Barclay suggests that the Jewish style of parallelism is
used by Jesus to explain what he meant by the ‘Kingdom of God’. Barclay
explains:
“In parallelism two phrases are set side by side, the one
of which either restates the other, or amplifies, explains and develops it.”
This means that one petition is an explanation and
amplification of the other. In the Lord’s prayer we therefore have an
explanation of what is meant by ‘kingdom of heaven’ and that is ‘… a society
upon earth in which God’s will is as perfectly done in earth as it is in
Heaven.” To apply this to our passage it
means that it is worth any sacrifice and any discipline or self-denial to do
the will of God and that it is only in doing the will of God that ‘… there is
real life and ultimate and completely satisfying peace.’
And this can mean drastic surgery!
This passage therefore needs to be taken not literally or
purely symbolically, but mostly ‘personally’! It means that it may be necessary
to get rid of some habit, to cut out something that might even have become very
dear to us, to abandon some pleasure, to be rid of some friendship even in
order to become obedient to the will of God. No one can decide this for us; it
is something we need to come to terms with ourselves. Barclay explains:
“… if there is anything in our lives which is coming
between us and a perfect obedience to the will of God, however dear that thing
or person is to us, however much the habit and custom may have made it part of
our lives, it must be rooted out.”
This will probably sometimes be painful and drastic, but
if we are to know real ‘life’, happiness and fulfilment – it must happen – and
we will enter the kingdom of heaven here on earth.
C F D Moule, the famous New Testament scholar (and teacher
of the Archbishop of Canterbury) does not comment at length – as Barclay does -
but herewith a few of his thoughts on the Gospel passage for this week.
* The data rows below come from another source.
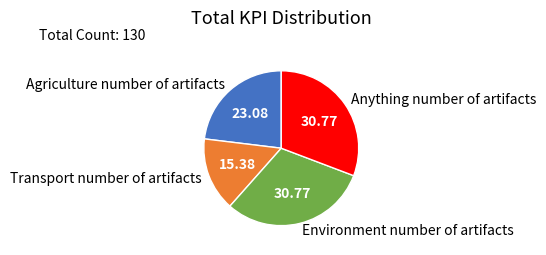

Which slice is the smallest?

Transport number of artifacts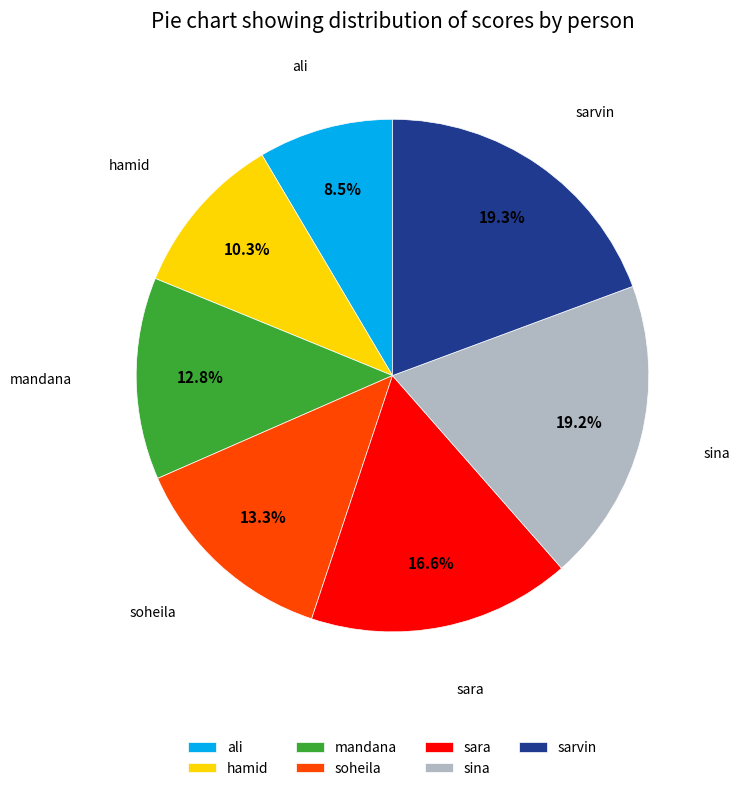

What is the smallest slice in the pie chart?

ali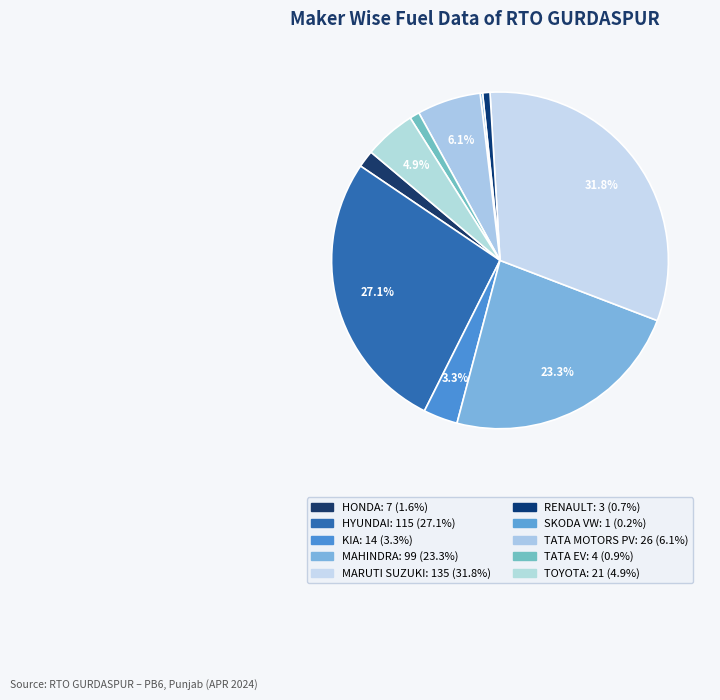

Rank the categories by value from lowest to highest.

SKODA AUTO VOLKSWAGEN INDIA PVT LTD, RENAULT INDIA PVT LTD, TATA PASSENGER ELECTRIC MOBILITY LTD, HONDA CARS INDIA LTD, KIA INDIA PRIVATE LIMITED, TOYOTA KIRLOSKAR MOTOR PVT LTD, TATA MOTORS PASSENGER VEHICLES LTD, MAHINDRA & MAHINDRA LIMITED, HYUNDAI MOTOR INDIA LTD, MARUTI SUZUKI INDIA LTD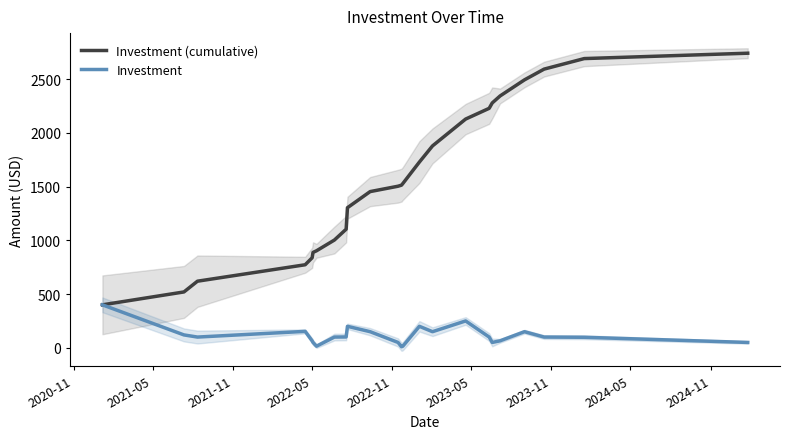

What is the lowest value of the Investment (cumulative) series?

400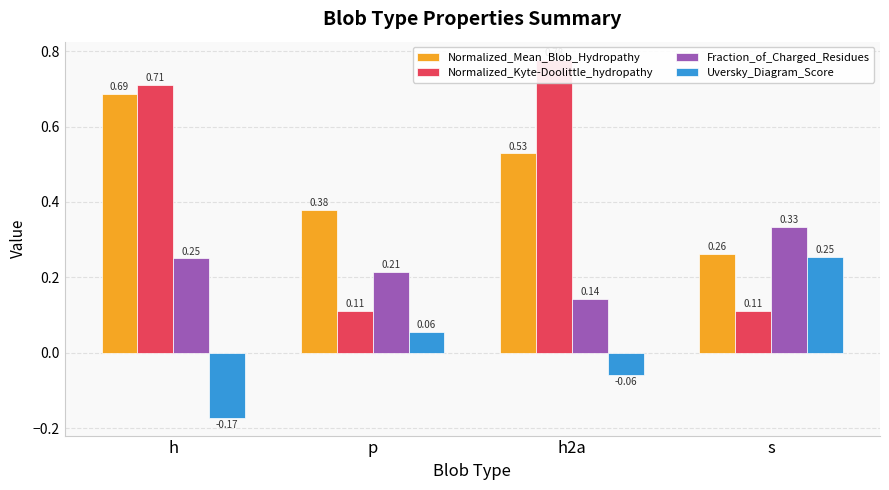

What is the approximate value of Normalized_Mean_Blob_Hydropathy at p?

0.4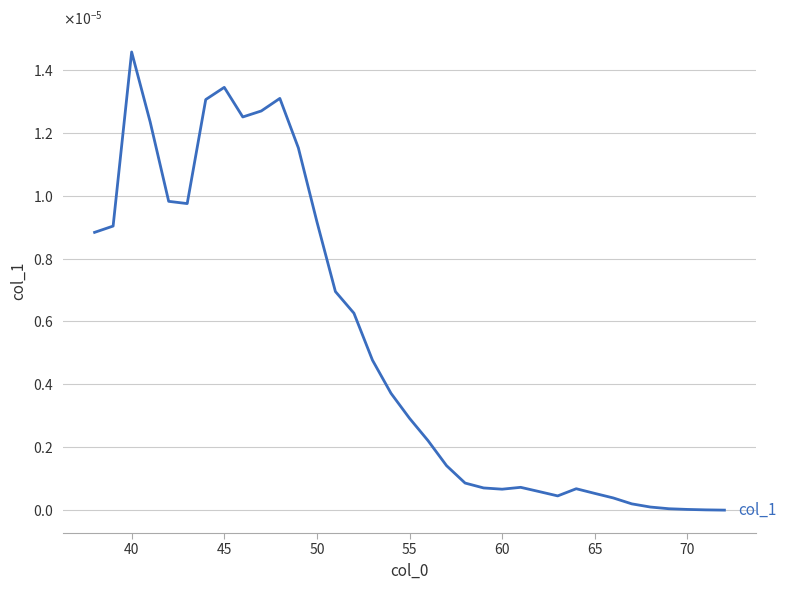

Does the chart have visible grid lines?

Yes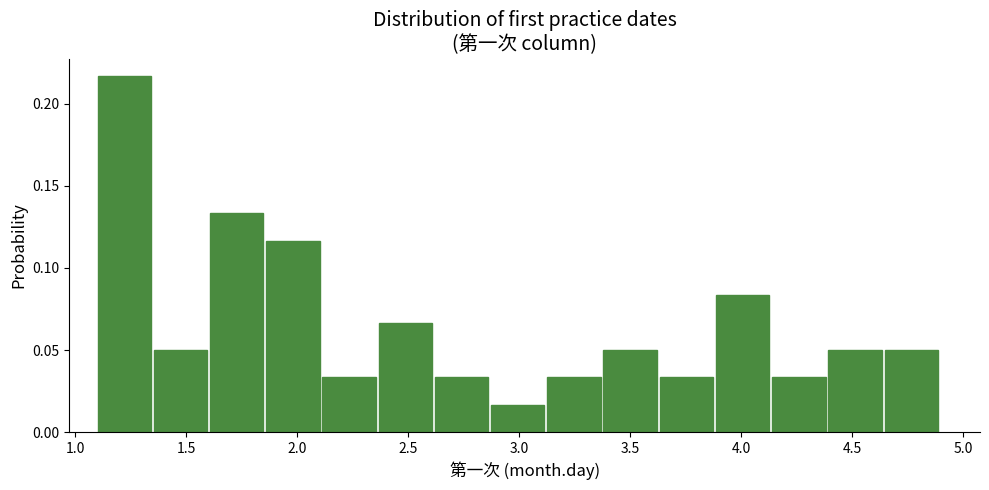

Reading left to right, list every bar in this chart as the range it spans on the x-axis followed by its height. Neither the bar edges nor the heights are printed on the chart, so give them approximately, as read against the axes.

1.10 to 1.35: 0.215
1.35 to 1.60: 0.050
1.60 to 1.85: 0.135
1.85 to 2.10: 0.115
2.10 to 2.35: 0.035
2.35 to 2.60: 0.065
2.60 to 2.85: 0.035
2.85 to 3.15: 0.015
3.15 to 3.40: 0.035
3.40 to 3.65: 0.050
3.65 to 3.90: 0.035
3.90 to 4.15: 0.085
4.15 to 4.40: 0.035
4.40 to 4.65: 0.050
4.65 to 4.90: 0.050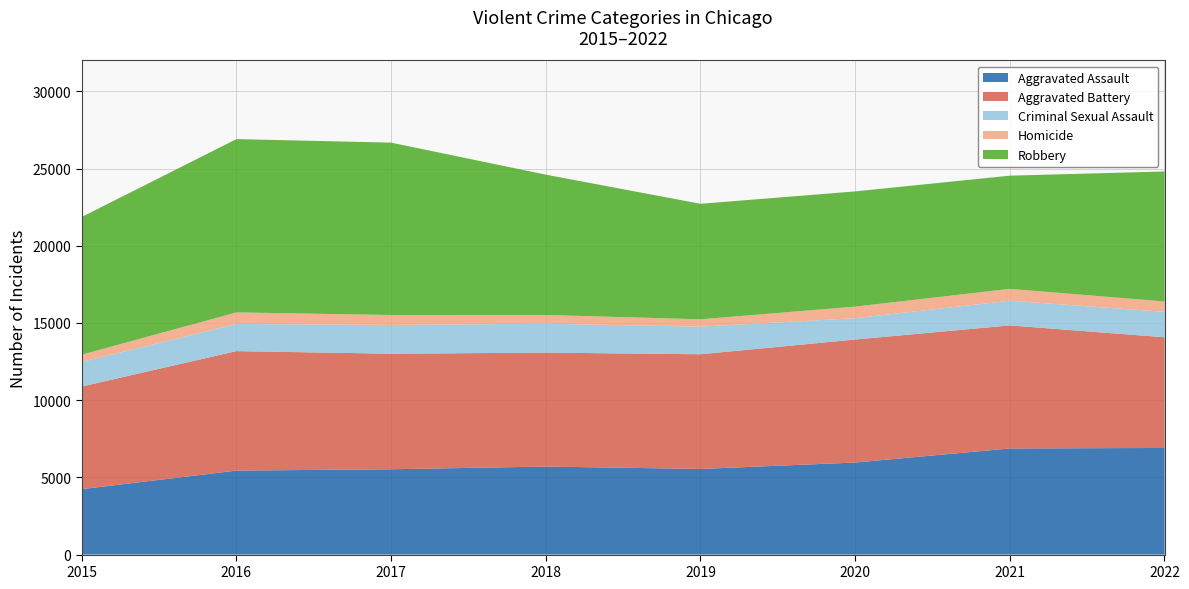

Reading right to left, extract all data points from this chart.

Aggravated Assault: 2022=6905	2021=6873	2020=5962	2019=5546	2018=5702	2017=5525	2016=5439	2015=4237
Aggravated Battery: 2022=7169	2021=7969	2020=7966	2019=7427	2018=7379	2017=7484	2016=7739	2015=6647
Criminal Sexual Assault: 2022=1646	2021=1598	2020=1381	2019=1787	2018=1871	2017=1862	2016=1758	2015=1590
Homicide: 2022=672	2021=770	2020=749	2019=477	2018=567	2017=645	2016=747	2015=472
Robbery: 2022=8418	2021=7329	2020=7462	2019=7481	2018=9086	2017=11163	2016=11224	2015=8918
In verse 42, Jesus refers to the ‘little ones’ and on the
surface we think it is a warning against leading children astray – and indeed,
I believe, we as teachers need to beware that we do not do this, but Moule puts
it a little differently and suggests “Jesus, or God Himself, comes to us in a
small child – that is greatness …” Teachers seems to think that they have
‘arrived’ when they teach predominantly in the 6th Form; university
lecturers and professors are valued more highly by society than other teachers,
but Moule makes the important point that Jesus comes to us in all people – but
especially in children.
But I believe we must beware that we do not consider some
people more important than others; rather that ALL people matter. As Moule
comments: “Jesus was one of the first ever to see how essentially precious any
person is, particularly a young child …” It is true that, in their
vulnerability we need to be particularly careful in our treatment of small
children, but all people matter and when we see them as the way God comes to
us, it revolutionises the way we treat them and our overall experience of them.